Exercise 1
In the OSU-ERβ-12 text, rewrite the part that opens with the words containing "Chemical and physical" and closes with "treatment of fibrosis.", and change "Molar mass" to "Molecular weight".
Exercise 2
Write the next few sentences of the OSU-ERβ-12 text, starting after its final sentence.
[[ Text for analysis, beginning ]]
Chemical and physical data
- Formula: C_{15}H_{30}B_{10}O_{2}
- Molar mass: 350.50 g·mol^{−1}
- 3D model (JSmol): Interactive image;
- SMILES [C@@H](CCCCCC)(O)C1234[BH]567[BH]89%10C%11%12%13([BH]%14%15%16[BH]%11%17%18[BH]%128%19[BH]954[BH]%17%193[BH]%14%182[BH]%1571[BH]%13%10%166)C%20=CC=C(O)C=C%20;
- InChI InChI=InChI=1S/C15H30B10O2/c1-2-3-4-5-6-13(27)15-21-16-14(11-7-9-12(26)10-8-11)17(16,21)19(14)20(14)18(14,16)22(15,16,21)24(15,18,20)25(15,19,20)23(15,17,19)21/h7-10,13,16-27H,2-6H2,1H3/t13-/m0/s1; Key:OCVDPWVFGOXEMH-ZDUSSCGKSA-N;

= OSU-ERβ-12 =

OSU-ERβ-12 is a highly selective estrogen receptor beta (ERβ) full agonist which is under investigation for potential medical use, such as treatment of fibrosis.
[[ Text for analysis, end ]]
[[ Information, beginning ]]
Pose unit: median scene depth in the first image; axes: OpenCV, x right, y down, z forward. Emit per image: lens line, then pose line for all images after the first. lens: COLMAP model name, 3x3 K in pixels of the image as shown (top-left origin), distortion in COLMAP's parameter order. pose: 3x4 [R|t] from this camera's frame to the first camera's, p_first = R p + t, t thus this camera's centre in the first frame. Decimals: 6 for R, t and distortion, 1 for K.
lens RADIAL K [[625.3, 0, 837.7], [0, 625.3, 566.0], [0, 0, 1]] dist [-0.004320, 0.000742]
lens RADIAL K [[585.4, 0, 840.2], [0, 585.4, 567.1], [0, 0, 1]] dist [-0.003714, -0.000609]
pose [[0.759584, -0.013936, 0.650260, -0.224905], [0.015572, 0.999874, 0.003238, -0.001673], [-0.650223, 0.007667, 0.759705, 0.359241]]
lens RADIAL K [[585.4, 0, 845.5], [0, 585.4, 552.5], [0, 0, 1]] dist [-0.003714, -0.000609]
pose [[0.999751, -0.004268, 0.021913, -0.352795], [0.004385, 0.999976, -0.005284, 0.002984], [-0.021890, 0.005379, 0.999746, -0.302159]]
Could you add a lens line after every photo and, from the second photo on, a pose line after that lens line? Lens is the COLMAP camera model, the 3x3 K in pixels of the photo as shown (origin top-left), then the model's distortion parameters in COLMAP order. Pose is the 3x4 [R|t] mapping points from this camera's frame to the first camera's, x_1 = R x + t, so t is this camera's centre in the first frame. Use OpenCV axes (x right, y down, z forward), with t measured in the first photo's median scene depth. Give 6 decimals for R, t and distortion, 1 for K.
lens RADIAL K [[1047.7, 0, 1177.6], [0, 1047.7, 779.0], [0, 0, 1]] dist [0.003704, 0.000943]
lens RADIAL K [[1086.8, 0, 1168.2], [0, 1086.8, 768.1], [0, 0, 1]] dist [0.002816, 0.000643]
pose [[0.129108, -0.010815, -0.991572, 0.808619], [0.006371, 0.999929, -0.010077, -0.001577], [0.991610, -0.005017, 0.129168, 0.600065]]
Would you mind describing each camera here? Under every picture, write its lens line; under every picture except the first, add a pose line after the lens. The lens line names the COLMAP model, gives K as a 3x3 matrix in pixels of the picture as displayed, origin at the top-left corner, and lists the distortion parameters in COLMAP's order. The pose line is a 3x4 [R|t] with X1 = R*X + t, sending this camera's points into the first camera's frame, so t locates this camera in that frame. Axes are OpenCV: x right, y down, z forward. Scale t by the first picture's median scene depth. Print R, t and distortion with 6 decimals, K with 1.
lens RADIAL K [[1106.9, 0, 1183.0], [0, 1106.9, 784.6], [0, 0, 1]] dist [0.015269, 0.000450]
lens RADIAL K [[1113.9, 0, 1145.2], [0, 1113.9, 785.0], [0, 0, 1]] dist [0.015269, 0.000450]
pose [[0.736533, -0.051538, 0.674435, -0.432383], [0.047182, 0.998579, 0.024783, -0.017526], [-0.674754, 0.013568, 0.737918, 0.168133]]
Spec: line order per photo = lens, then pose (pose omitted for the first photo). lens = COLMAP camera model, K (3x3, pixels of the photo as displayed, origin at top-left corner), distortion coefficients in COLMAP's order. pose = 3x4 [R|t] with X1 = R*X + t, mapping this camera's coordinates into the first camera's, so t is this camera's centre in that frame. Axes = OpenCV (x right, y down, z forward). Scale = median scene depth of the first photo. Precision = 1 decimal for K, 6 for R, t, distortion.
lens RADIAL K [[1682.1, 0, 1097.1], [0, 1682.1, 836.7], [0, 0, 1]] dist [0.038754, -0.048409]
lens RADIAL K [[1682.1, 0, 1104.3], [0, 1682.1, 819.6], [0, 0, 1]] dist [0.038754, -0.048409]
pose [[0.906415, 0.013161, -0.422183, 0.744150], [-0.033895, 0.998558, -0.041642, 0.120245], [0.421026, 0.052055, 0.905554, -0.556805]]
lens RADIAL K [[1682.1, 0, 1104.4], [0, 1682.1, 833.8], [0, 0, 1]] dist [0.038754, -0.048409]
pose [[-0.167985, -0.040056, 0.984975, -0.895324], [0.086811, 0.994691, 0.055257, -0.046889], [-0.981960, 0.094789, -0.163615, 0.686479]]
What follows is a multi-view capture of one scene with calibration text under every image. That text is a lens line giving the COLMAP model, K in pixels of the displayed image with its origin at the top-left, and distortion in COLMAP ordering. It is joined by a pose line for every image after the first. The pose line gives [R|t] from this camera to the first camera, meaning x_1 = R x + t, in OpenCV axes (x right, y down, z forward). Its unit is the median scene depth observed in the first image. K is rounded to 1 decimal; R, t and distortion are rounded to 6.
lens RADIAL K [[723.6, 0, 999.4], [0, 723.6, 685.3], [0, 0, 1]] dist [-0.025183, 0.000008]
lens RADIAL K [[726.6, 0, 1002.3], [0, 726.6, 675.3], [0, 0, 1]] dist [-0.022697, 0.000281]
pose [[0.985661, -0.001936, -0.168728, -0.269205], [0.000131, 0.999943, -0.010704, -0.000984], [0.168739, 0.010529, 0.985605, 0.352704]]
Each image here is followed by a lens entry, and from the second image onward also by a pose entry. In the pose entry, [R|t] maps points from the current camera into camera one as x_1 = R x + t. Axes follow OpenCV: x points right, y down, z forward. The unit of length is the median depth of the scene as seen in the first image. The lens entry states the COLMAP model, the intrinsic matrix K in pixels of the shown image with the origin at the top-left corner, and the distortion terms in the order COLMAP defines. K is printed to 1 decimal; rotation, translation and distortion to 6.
[[ Information, end ]]
Written reply 1
Chemical and physical data
- Formula: C_{15}H_{30}B_{10}O_{2}
- Molecular weight: 350.50 g·mol^{−1}
- 3D model (JSmol): Interactive image;
- SMILES [C@@H](CCCCCC)(O)C1234[BH]567[BH]89%10C%11%12%13([BH]%14%15%16[BH]%11%17%18[BH]%128%19[BH]954[BH]%17%193[BH]%14%182[BH]%1571[BH]%13%10%166)C%20=CC=C(O)C=C%20;
- InChI InChI=InChI=1S/C15H30B10O2/c1-2-3-4-5-6-13(27)15-21-16-14(11-7-9-12(26)10-8-11)17(16,21)19(14)20(14)18(14,16)22(15,16,21)24(15,18,20)25(15,19,20)23(15,17,19)21/h7-10,13,16-27H,2-6H2,1H3/t13-/m0/s1; Key:OCVDPWVFGOXEMH-ZDUSSCGKSA-N;

= OSU-ERβ-12 =

OSU-ERβ-12 is a highly selective estrogen receptor beta (ERβ) full agonist which is under investigation for potential medical use, such as treatment of fibrosis.

Written reply 2
== Pharmacology ==

While OSU-ERβ-12 displays only a 3-fold binding selectivity for ERβ over the estrogen receptor alpha (ERα), it shows more than a 100-fold functional selectivity for ERβ over ERα, with EC_{50} values of 19–78 nM and 3,828–30,000 nM, respectively. The drug shows good drug-like properties and had superior pharmacokinetic properties to those of the earlier ERβ agonist erteberel (LY-500307) in preclinical research. It produces anti-fibrotic effects in rodents.

== Chemistry ==

The chemical synthesis of OSU-ERβ-12 has been described. Various analogues of OSU-ERβ-12 have been described. OSU-ERβ-12 has an unusual para-carborane chemical structure.

== History ==

It was first described in the scientific literature by 2020. The drug was developed by W. Tjarks and colleagues at Ohio State University.